**Activity:** Can you quote every line of the material below word for word, with nothing changed, added, or left out?

[Collected data entries]
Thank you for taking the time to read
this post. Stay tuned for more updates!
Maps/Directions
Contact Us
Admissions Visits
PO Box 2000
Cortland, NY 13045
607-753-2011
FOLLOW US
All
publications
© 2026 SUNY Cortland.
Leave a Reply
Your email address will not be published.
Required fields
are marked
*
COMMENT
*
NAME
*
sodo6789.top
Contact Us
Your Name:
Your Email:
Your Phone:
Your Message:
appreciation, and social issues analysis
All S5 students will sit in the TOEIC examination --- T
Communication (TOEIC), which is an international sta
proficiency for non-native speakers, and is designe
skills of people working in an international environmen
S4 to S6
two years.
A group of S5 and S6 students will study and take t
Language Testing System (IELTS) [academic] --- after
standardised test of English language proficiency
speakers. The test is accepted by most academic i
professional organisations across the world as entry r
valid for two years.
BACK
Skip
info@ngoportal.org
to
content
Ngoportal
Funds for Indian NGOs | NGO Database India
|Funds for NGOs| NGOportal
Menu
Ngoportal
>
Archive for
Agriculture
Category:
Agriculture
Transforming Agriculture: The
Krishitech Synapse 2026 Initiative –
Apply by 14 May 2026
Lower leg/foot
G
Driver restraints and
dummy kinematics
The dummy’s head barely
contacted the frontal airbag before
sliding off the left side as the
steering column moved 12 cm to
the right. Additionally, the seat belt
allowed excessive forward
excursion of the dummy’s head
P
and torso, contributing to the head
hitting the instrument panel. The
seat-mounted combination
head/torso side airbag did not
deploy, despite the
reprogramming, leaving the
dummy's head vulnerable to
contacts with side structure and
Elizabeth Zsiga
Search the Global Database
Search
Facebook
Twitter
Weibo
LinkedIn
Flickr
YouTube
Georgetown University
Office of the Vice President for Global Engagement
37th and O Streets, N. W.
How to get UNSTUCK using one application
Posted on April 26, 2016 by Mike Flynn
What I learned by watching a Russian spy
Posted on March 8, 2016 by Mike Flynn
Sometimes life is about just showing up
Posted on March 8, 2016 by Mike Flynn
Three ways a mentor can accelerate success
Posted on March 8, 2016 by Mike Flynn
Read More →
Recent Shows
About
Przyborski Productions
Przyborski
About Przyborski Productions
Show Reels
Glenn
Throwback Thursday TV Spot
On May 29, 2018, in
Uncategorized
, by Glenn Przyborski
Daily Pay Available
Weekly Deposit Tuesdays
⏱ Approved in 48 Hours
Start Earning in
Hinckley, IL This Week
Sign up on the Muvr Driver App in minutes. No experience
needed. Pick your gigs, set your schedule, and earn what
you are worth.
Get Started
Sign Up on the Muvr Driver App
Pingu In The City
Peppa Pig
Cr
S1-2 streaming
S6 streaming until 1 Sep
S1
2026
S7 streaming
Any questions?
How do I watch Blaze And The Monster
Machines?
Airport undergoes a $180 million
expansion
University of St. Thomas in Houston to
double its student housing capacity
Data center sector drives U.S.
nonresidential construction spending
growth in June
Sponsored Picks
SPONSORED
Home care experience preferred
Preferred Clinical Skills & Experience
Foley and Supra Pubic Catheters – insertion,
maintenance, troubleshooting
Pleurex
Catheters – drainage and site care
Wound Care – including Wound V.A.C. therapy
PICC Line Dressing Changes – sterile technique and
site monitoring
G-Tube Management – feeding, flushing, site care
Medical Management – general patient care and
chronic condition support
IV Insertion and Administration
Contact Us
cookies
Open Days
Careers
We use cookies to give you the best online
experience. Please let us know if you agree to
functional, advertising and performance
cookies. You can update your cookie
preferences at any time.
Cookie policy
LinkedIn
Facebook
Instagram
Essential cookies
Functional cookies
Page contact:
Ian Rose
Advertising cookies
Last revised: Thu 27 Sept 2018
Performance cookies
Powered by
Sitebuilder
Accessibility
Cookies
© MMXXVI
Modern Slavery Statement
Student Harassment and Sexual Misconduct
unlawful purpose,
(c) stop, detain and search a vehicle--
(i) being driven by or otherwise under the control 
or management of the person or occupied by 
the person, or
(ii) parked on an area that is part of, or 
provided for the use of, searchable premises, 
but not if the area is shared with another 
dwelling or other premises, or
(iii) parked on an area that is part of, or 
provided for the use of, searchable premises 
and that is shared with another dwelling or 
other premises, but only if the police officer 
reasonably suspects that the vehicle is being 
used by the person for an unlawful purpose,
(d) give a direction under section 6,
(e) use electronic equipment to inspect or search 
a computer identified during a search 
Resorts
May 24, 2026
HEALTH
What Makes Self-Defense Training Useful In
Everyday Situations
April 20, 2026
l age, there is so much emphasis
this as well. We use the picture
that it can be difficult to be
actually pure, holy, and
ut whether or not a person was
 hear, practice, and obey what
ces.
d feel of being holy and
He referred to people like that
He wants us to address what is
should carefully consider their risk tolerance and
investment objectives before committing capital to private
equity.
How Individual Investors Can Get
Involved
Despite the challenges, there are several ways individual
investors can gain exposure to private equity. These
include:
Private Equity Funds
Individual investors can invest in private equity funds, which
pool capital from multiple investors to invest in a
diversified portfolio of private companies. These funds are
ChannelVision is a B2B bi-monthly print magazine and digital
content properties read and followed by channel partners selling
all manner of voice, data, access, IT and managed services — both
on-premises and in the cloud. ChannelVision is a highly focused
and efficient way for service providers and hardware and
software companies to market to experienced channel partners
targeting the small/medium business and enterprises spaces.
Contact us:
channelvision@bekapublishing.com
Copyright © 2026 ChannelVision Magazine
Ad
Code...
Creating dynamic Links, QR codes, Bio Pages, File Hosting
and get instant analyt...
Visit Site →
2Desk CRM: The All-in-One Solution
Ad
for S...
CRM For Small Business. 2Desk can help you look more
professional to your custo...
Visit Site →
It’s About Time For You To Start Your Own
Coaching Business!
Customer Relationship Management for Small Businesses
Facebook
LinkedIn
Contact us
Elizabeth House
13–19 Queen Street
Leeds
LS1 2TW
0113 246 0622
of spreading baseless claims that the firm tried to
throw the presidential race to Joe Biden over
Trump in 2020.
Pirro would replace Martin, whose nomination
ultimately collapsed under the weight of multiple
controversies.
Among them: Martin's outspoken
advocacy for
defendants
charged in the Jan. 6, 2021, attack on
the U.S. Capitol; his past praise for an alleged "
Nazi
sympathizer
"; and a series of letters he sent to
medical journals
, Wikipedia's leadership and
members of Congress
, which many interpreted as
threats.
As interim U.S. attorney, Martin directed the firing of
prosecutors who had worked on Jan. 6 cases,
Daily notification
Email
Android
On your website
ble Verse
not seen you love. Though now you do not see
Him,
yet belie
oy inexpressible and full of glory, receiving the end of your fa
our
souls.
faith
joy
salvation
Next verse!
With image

**Result of this exercise:**
Thank you for taking the time to read
this post. Stay tuned for more updates!
Maps/Directions
Contact Us
Admissions Visits
PO Box 2000
Cortland, NY 13045
607-753-2011
FOLLOW US
All
publications
© 2026 SUNY Cortland.
Leave a Reply
Your email address will not be published.
Required fields
are marked
*
COMMENT
*
NAME
*
sodo6789.top
Contact Us
Your Name:
Your Email:
Your Phone:
Your Message:
appreciation, and social issues analysis
All S5 students will sit in the TOEIC examination --- T
Communication (TOEIC), which is an international sta
proficiency for non-native speakers, and is designe
skills of people working in an international environmen
S4 to S6
two years.
A group of S5 and S6 students will study and take t
Language Testing System (IELTS) [academic] --- after
standardised test of English language proficiency
speakers. The test is accepted by most academic i
professional organisations across the world as entry r
valid for two years.
BACK
Skip
info@ngoportal.org
to
content
Ngoportal
Funds for Indian NGOs | NGO Database India
|Funds for NGOs| NGOportal
Menu
Ngoportal
>
Archive for
Agriculture
Category:
Agriculture
Transforming Agriculture: The
Krishitech Synapse 2026 Initiative –
Apply by 14 May 2026
Lower leg/foot
G
Driver restraints and
dummy kinematics
The dummy’s head barely
contacted the frontal airbag before
sliding off the left side as the
steering column moved 12 cm to
the right. Additionally, the seat belt
allowed excessive forward
excursion of the dummy’s head
P
and torso, contributing to the head
hitting the instrument panel. The
seat-mounted combination
head/torso side airbag did not
deploy, despite the
reprogramming, leaving the
dummy's head vulnerable to
contacts with side structure and
Elizabeth Zsiga
Search the Global Database
Search
Facebook
Twitter
Weibo
LinkedIn
Flickr
YouTube
Georgetown University
Office of the Vice President for Global Engagement
37th and O Streets, N. W.
How to get UNSTUCK using one application
Posted on April 26, 2016 by Mike Flynn
What I learned by watching a Russian spy
Posted on March 8, 2016 by Mike Flynn
Sometimes life is about just showing up
Posted on March 8, 2016 by Mike Flynn
Three ways a mentor can accelerate success
Posted on March 8, 2016 by Mike Flynn
Read More →
Recent Shows
About
Przyborski Productions
Przyborski
About Przyborski Productions
Show Reels
Glenn
Throwback Thursday TV Spot
On May 29, 2018, in
Uncategorized
, by Glenn Przyborski
Daily Pay Available
Weekly Deposit Tuesdays
⏱ Approved in 48 Hours
Start Earning in
Hinckley, IL This Week
Sign up on the Muvr Driver App in minutes. No experience
needed. Pick your gigs, set your schedule, and earn what
you are worth.
Get Started
Sign Up on the Muvr Driver App
Pingu In The City
Peppa Pig
Cr
S1-2 streaming
S6 streaming until 1 Sep
S1
2026
S7 streaming
Any questions?
How do I watch Blaze And The Monster
Machines?
Airport undergoes a $180 million
expansion
University of St. Thomas in Houston to
double its student housing capacity
Data center sector drives U.S.
nonresidential construction spending
growth in June
Sponsored Picks
SPONSORED
Home care experience preferred
Preferred Clinical Skills & Experience
Foley and Supra Pubic Catheters – insertion,
maintenance, troubleshooting
Pleurex
Catheters – drainage and site care
Wound Care – including Wound V.A.C. therapy
PICC Line Dressing Changes – sterile technique and
site monitoring
G-Tube Management – feeding, flushing, site care
Medical Management – general patient care and
chronic condition support
IV Insertion and Administration
Contact Us
cookies
Open Days
Careers
We use cookies to give you the best online
experience. Please let us know if you agree to
functional, advertising and performance
cookies. You can update your cookie
preferences at any time.
Cookie policy
LinkedIn
Facebook
Instagram
Essential cookies
Functional cookies
Page contact:
Ian Rose
Advertising cookies
Last revised: Thu 27 Sept 2018
Performance cookies
Powered by
Sitebuilder
Accessibility
Cookies
© MMXXVI
Modern Slavery Statement
Student Harassment and Sexual Misconduct
unlawful purpose,
(c) stop, detain and search a vehicle--
(i) being driven by or otherwise under the control 
or management of the person or occupied by 
the person, or
(ii) parked on an area that is part of, or 
provided for the use of, searchable premises, 
but not if the area is shared with another 
dwelling or other premises, or
(iii) parked on an area that is part of, or 
provided for the use of, searchable premises 
and that is shared with another dwelling or 
other premises, but only if the police officer 
reasonably suspects that the vehicle is being 
used by the person for an unlawful purpose,
(d) give a direction under section 6,
(e) use electronic equipment to inspect or search 
a computer identified during a search 
Resorts
May 24, 2026
HEALTH
What Makes Self-Defense Training Useful In
Everyday Situations
April 20, 2026
l age, there is so much emphasis
this as well. We use the picture
that it can be difficult to be
actually pure, holy, and
ut whether or not a person was
 hear, practice, and obey what
ces.
d feel of being holy and
He referred to people like that
He wants us to address what is
should carefully consider their risk tolerance and
investment objectives before committing capital to private
equity.
How Individual Investors Can Get
Involved
Despite the challenges, there are several ways individual
investors can gain exposure to private equity. These
include:
Private Equity Funds
Individual investors can invest in private equity funds, which
pool capital from multiple investors to invest in a
diversified portfolio of private companies. These funds are
ChannelVision is a B2B bi-monthly print magazine and digital
content properties read and followed by channel partners selling
all manner of voice, data, access, IT and managed services — both
on-premises and in the cloud. ChannelVision is a highly focused
and efficient way for service providers and hardware and
software companies to market to experienced channel partners
targeting the small/medium business and enterprises spaces.
Contact us:
channelvision@bekapublishing.com
Copyright © 2026 ChannelVision Magazine
Ad
Code...
Creating dynamic Links, QR codes, Bio Pages, File Hosting
and get instant analyt...
Visit Site →
2Desk CRM: The All-in-One Solution
Ad
for S...
CRM For Small Business. 2Desk can help you look more
professional to your custo...
Visit Site →
It’s About Time For You To Start Your Own
Coaching Business!
Customer Relationship Management for Small Businesses
Facebook
LinkedIn
Contact us
Elizabeth House
13–19 Queen Street
Leeds
LS1 2TW
0113 246 0622
of spreading baseless claims that the firm tried to
throw the presidential race to Joe Biden over
Trump in 2020.
Pirro would replace Martin, whose nomination
ultimately collapsed under the weight of multiple
controversies.
Among them: Martin's outspoken
advocacy for
defendants
charged in the Jan. 6, 2021, attack on
the U.S. Capitol; his past praise for an alleged "
Nazi
sympathizer
"; and a series of letters he sent to
medical journals
, Wikipedia's leadership and
members of Congress
, which many interpreted as
threats.
As interim U.S. attorney, Martin directed the firing of
prosecutors who had worked on Jan. 6 cases,
Daily notification
Email
Android
On your website
ble Verse
not seen you love. Though now you do not see
Him,
yet belie
oy inexpressible and full of glory, receiving the end of your fa
our
souls.
faith
joy
salvation
Next verse!
With image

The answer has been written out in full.